• Problem to work on: Can you return the account of the open house at the Center For Cartoon Studies below, word for word and in full?

• Quoted passage:
----

I recently had the opportunity to attend an Open House at the Center For Cartoon Studies, "America's only two-year cartooning program". This is my story.
It was a gray, cold day in White River Junction, Vermont, USA. My car managed to make it somehow, and with the help of my able co-conspirator Stacey, CCS was found, nestled snug in the tiny heart of town.
White River Junction, I must admit, has an odd sort of feel. It's not a quaint little town like some and it isn't an ugly, industrialized slum either. My first impression was that it felt like a place you stop at on the way to someplace else, with barely four blocks of downtown to walk around. But I didn't have time to really explore the area, and based on my pleasant experiences there I'm sure it would win me over fairly quickly. After all, as the students told us later, the less stuff there is to do there, the more likely you are to focus on your comics. Also, there's plenty of local history to delve into if you make the time.

----

• Data lines:
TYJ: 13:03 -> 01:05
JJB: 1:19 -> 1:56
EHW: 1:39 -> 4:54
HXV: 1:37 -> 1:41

----

• Exercise answer:
I recently had the opportunity to attend an Open House at the Center For Cartoon Studies, "America's only two-year cartooning program". This is my story.
It was a gray, cold day in White River Junction, Vermont, USA. My car managed to make it somehow, and with the help of my able co-conspirator Stacey, CCS was found, nestled snug in the tiny heart of town.
White River Junction, I must admit, has an odd sort of feel. It's not a quaint little town like some and it isn't an ugly, industrialized slum either. My first impression was that it felt like a place you stop at on the way to someplace else, with barely four blocks of downtown to walk around. But I didn't have time to really explore the area, and based on my pleasant experiences there I'm sure it would win me over fairly quickly. After all, as the students told us later, the less stuff there is to do there, the more likely you are to focus on your comics. Also, there's plenty of local history to delve into if you make the time.